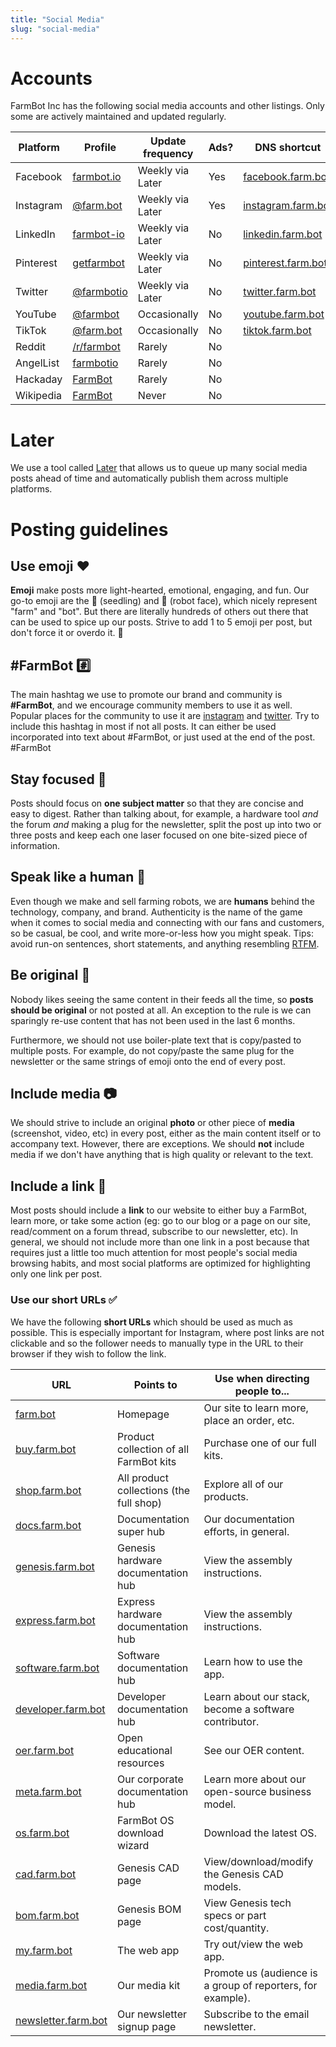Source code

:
 ```yaml
---
title: "Social Media"
slug: "social-media"
---
```


# Accounts

FarmBot Inc has the following social media accounts and other listings. Only some are actively maintained and updated regularly.

|Platform   |Profile                                                       |Update frequency |Ads? |DNS shortcut                  |
|-----------|--------------------------------------------------------------|-----------------|-----|------------------------------|
|Facebook   |[farmbot.io](https://www.facebook.com/farmbot.io)             |Weekly via Later |Yes  |[facebook.farm.bot](http://facebook.farm.bot)
|Instagram  |[@farm.bot](https://www.instagram.com/farm.bot/)              |Weekly via Later |Yes  |[instagram.farm.bot](http://instagram.farm.bot)
|LinkedIn   |[farmbot-io](https://www.linkedin.com/company/farmbot-io/)    |Weekly via Later |No   |[linkedin.farm.bot](http://linkedin.farm.bot)
|Pinterest  |[getfarmbot](https://www.pinterest.com/getfarmbot/)           |Weekly via Later |No   |[pinterest.farm.bot](http://pinterest.farm.bot/)
|Twitter    |[@farmbotio](https://twitter.com/farmbotio)                   |Weekly via Later |No   |[twitter.farm.bot](http://twitter.farm.bot)
|YouTube    |[@farmbot](https://www.youtube.com/@farmbot)                  |Occasionally     |No   |[youtube.farm.bot](http://youtube.farm.bot)
|TikTok     |[@farm.bot](https://www.tiktok.com/@farm.bot)                 |Occasionally     |No   |[tiktok.farm.bot](http://tiktok.farm.bot)
|Reddit     |[/r/farmbot](https://www.reddit.com/r/farmbot)                |Rarely           |No   |
|AngelList  |[farmbotio](https://angel.co/farmbotio)                       |Rarely           |No   |
|Hackaday   |[FarmBot](https://hackaday.io/project/2552)                   |Rarely           |No   |
|Wikipedia  |[FarmBot](https://en.wikipedia.org/wiki/FarmBot)              |Never            |No   |

# Later

We use a tool called [Later](http://later.com) that allows us to queue up many social media posts ahead of time and automatically publish them across multiple platforms.

# Posting guidelines

## Use emoji :heart:

**Emoji** make posts more light-hearted, emotional, engaging, and fun. Our go-to emoji are the :seedling: (seedling) and 🤖 (robot face), which nicely represent "farm" and "bot". But there are literally hundreds of others out there that can be used to spice up our posts. Strive to add 1 to 5 emoji per post, but don't force it or overdo it. 🖖

## #FarmBot :hash:

The main hashtag we use to promote our brand and community is **#FarmBot**, and we encourage community members to use it as well. Popular places for the community to use it are [instagram](https://www.instagram.com/explore/tags/farmbot/) and [twitter](https://twitter.com/hashtag/FarmBot). Try to include this hashtag in most if not all posts. It can either be used incorporated into text about #FarmBot, or just used at the end of the post. #FarmBot

## Stay focused :dart:

Posts should focus on **one subject matter** so that they are concise and easy to digest. Rather than talking about, for example, a hardware tool *and* the forum *and* making a plug for the newsletter, split the post up into two or three posts and keep each one laser focused on one bite-sized piece of information.

## Speak like a human :information_desk_person:

Even though we make and sell farming robots, we are **humans** behind the technology, company, and brand. Authenticity is the name of the game when it comes to social media and connecting with our fans and customers, so be casual, be cool, and write more-or-less how you might speak. Tips: avoid run-on sentences, short statements, and anything resembling [RTFM](https://en.wikipedia.org/wiki/RTFM).

## Be original :art:

Nobody likes seeing the same content in their feeds all the time, so **posts should be original** or not posted at all. An exception to the rule is we can sparingly re-use content that has not been used in the last 6 months.

Furthermore, we should not use boiler-plate text that is copy/pasted to multiple posts. For example, do not copy/paste the same plug for the newsletter or the same strings of emoji onto the end of every post.

## Include media :camera:

We should strive to include an original **photo** or other piece of **media** (screenshot, video, etc) in every post, either as the main content itself or to accompany text. However, there are exceptions. We should **not** include media if we don't have anything that is high quality or relevant to the text.

## Include a link :link:

Most posts should include a **link** to our website to either buy a FarmBot, learn more, or take some action (eg: go to our blog or a page on our site, read/comment on a forum thread, subscribe to our newsletter, etc). In general, we should not include more than one link in a post because that requires just a little too much attention for most people's social media browsing habits, and most social platforms are optimized for highlighting only one link per post.

### Use our short URLs :white_check_mark:

We have the following **short URLs** which should be used as much as possible. This is especially important for Instagram, where post links are not clickable and so the follower needs to manually type in the URL to their browser if they wish to follow the link.

|URL                                              |Points to                              |Use when directing people to...|
|-------------------------------------------------|---------------------------------------|------------------------------|
|[farm.bot](http://farm.bot)                      |Homepage                               |Our site to learn more, place an order, etc.
|[buy.farm.bot](http://buy.farm.bot)              |Product collection of all FarmBot kits |Purchase one of our full kits.
|[shop.farm.bot](http://shop.farm.bot)            |All product collections (the full shop)|Explore all of our products.
|[docs.farm.bot](http://docs.farm.bot)            |Documentation super hub                |Our documentation efforts, in general.
|[genesis.farm.bot](http://genesis.farm.bot)      |Genesis hardware documentation hub     |View the assembly instructions.
|[express.farm.bot](http://express.farm.bot)      |Express hardware documentation hub     |View the assembly instructions.
|[software.farm.bot](http://software.farm.bot)    |Software documentation hub             |Learn how to use the app.
|[developer.farm.bot](http://developer.farm.bot)  |Developer documentation hub            |Learn about our stack, become a software contributor.
|[oer.farm.bot](http://oer.farm.bot)              |Open educational resources             |See our OER content.
|[meta.farm.bot](http://meta.farm.bot)            |Our corporate documentation hub        |Learn more about our open-source business model.
|[os.farm.bot](http://os.farm.bot)                |FarmBot OS download wizard             |Download the latest OS.
|[cad.farm.bot](http://cad.farm.bot)              |Genesis CAD page                       |View/download/modify the Genesis CAD models.
|[bom.farm.bot](http://bom.farm.bot)              |Genesis BOM page                       |View Genesis tech specs or part cost/quantity.
|[my.farm.bot](http://my.farm.bot)                |The web app                            |Try out/view the web app.
|[media.farm.bot](http://media.farm.bot)          |Our media kit                          |Promote us (audience is a group of reporters, for example).
|[newsletter.farm.bot](http://newsletter.farm.bot)|Our newsletter signup page             |Subscribe to the email newsletter.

= = = = = = =

— Work order —
Please set down the whole listing above exactly and skip every picture.

— Worked solution —
Source code

:
 ```yaml
---
title: "Social Media"
slug: "social-media"
---
```


# Accounts

FarmBot Inc has the following social media accounts and other listings. Only some are actively maintained and updated regularly.

|Platform   |Profile                                                       |Update frequency |Ads? |DNS shortcut                  |
|-----------|--------------------------------------------------------------|-----------------|-----|------------------------------|
|Facebook   |[farmbot.io](https://www.facebook.com/farmbot.io)             |Weekly via Later |Yes  |[facebook.farm.bot](http://facebook.farm.bot)
|Instagram  |[@farm.bot](https://www.instagram.com/farm.bot/)              |Weekly via Later |Yes  |[instagram.farm.bot](http://instagram.farm.bot)
|LinkedIn   |[farmbot-io](https://www.linkedin.com/company/farmbot-io/)    |Weekly via Later |No   |[linkedin.farm.bot](http://linkedin.farm.bot)
|Pinterest  |[getfarmbot](https://www.pinterest.com/getfarmbot/)           |Weekly via Later |No   |[pinterest.farm.bot](http://pinterest.farm.bot/)
|Twitter    |[@farmbotio](https://twitter.com/farmbotio)                   |Weekly via Later |No   |[twitter.farm.bot](http://twitter.farm.bot)
|YouTube    |[@farmbot](https://www.youtube.com/@farmbot)                  |Occasionally     |No   |[youtube.farm.bot](http://youtube.farm.bot)
|TikTok     |[@farm.bot](https://www.tiktok.com/@farm.bot)                 |Occasionally     |No   |[tiktok.farm.bot](http://tiktok.farm.bot)
|Reddit     |[/r/farmbot](https://www.reddit.com/r/farmbot)                |Rarely           |No   |
|AngelList  |[farmbotio](https://angel.co/farmbotio)                       |Rarely           |No   |
|Hackaday   |[FarmBot](https://hackaday.io/project/2552)                   |Rarely           |No   |
|Wikipedia  |[FarmBot](https://en.wikipedia.org/wiki/FarmBot)              |Never            |No   |

# Later

We use a tool called [Later](http://later.com) that allows us to queue up many social media posts ahead of time and automatically publish them across multiple platforms.

# Posting guidelines

## Use emoji :heart:

**Emoji** make posts more light-hearted, emotional, engaging, and fun. Our go-to emoji are the :seedling: (seedling) and 🤖 (robot face), which nicely represent "farm" and "bot". But there are literally hundreds of others out there that can be used to spice up our posts. Strive to add 1 to 5 emoji per post, but don't force it or overdo it. 🖖

## #FarmBot :hash:

The main hashtag we use to promote our brand and community is **#FarmBot**, and we encourage community members to use it as well. Popular places for the community to use it are [instagram](https://www.instagram.com/explore/tags/farmbot/) and [twitter](https://twitter.com/hashtag/FarmBot). Try to include this hashtag in most if not all posts. It can either be used incorporated into text about #FarmBot, or just used at the end of the post. #FarmBot

## Stay focused :dart:

Posts should focus on **one subject matter** so that they are concise and easy to digest. Rather than talking about, for example, a hardware tool *and* the forum *and* making a plug for the newsletter, split the post up into two or three posts and keep each one laser focused on one bite-sized piece of information.

## Speak like a human :information_desk_person:

Even though we make and sell farming robots, we are **humans** behind the technology, company, and brand. Authenticity is the name of the game when it comes to social media and connecting with our fans and customers, so be casual, be cool, and write more-or-less how you might speak. Tips: avoid run-on sentences, short statements, and anything resembling [RTFM](https://en.wikipedia.org/wiki/RTFM).

## Be original :art:

Nobody likes seeing the same content in their feeds all the time, so **posts should be original** or not posted at all. An exception to the rule is we can sparingly re-use content that has not been used in the last 6 months.

Furthermore, we should not use boiler-plate text that is copy/pasted to multiple posts. For example, do not copy/paste the same plug for the newsletter or the same strings of emoji onto the end of every post.

## Include media :camera:

We should strive to include an original **photo** or other piece of **media** (screenshot, video, etc) in every post, either as the main content itself or to accompany text. However, there are exceptions. We should **not** include media if we don't have anything that is high quality or relevant to the text.

## Include a link :link:

Most posts should include a **link** to our website to either buy a FarmBot, learn more, or take some action (eg: go to our blog or a page on our site, read/comment on a forum thread, subscribe to our newsletter, etc). In general, we should not include more than one link in a post because that requires just a little too much attention for most people's social media browsing habits, and most social platforms are optimized for highlighting only one link per post.

### Use our short URLs :white_check_mark:

We have the following **short URLs** which should be used as much as possible. This is especially important for Instagram, where post links are not clickable and so the follower needs to manually type in the URL to their browser if they wish to follow the link.

|URL                                              |Points to                              |Use when directing people to...|
|-------------------------------------------------|---------------------------------------|------------------------------|
|[farm.bot](http://farm.bot)                      |Homepage                               |Our site to learn more, place an order, etc.
|[buy.farm.bot](http://buy.farm.bot)              |Product collection of all FarmBot kits |Purchase one of our full kits.
|[shop.farm.bot](http://shop.farm.bot)            |All product collections (the full shop)|Explore all of our products.
|[docs.farm.bot](http://docs.farm.bot)            |Documentation super hub                |Our documentation efforts, in general.
|[genesis.farm.bot](http://genesis.farm.bot)      |Genesis hardware documentation hub     |View the assembly instructions.
|[express.farm.bot](http://express.farm.bot)      |Express hardware documentation hub     |View the assembly instructions.
|[software.farm.bot](http://software.farm.bot)    |Software documentation hub             |Learn how to use the app.
|[developer.farm.bot](http://developer.farm.bot)  |Developer documentation hub            |Learn about our stack, become a software contributor.
|[oer.farm.bot](http://oer.farm.bot)              |Open educational resources             |See our OER content.
|[meta.farm.bot](http://meta.farm.bot)            |Our corporate documentation hub        |Learn more about our open-source business model.
|[os.farm.bot](http://os.farm.bot)                |FarmBot OS download wizard             |Download the latest OS.
|[cad.farm.bot](http://cad.farm.bot)              |Genesis CAD page                       |View/download/modify the Genesis CAD models.
|[bom.farm.bot](http://bom.farm.bot)              |Genesis BOM page                       |View Genesis tech specs or part cost/quantity.
|[my.farm.bot](http://my.farm.bot)                |The web app                            |Try out/view the web app.
|[media.farm.bot](http://media.farm.bot)          |Our media kit                          |Promote us (audience is a group of reporters, for example).
|[newsletter.farm.bot](http://newsletter.farm.bot)|Our newsletter signup page             |Subscribe to the email newsletter.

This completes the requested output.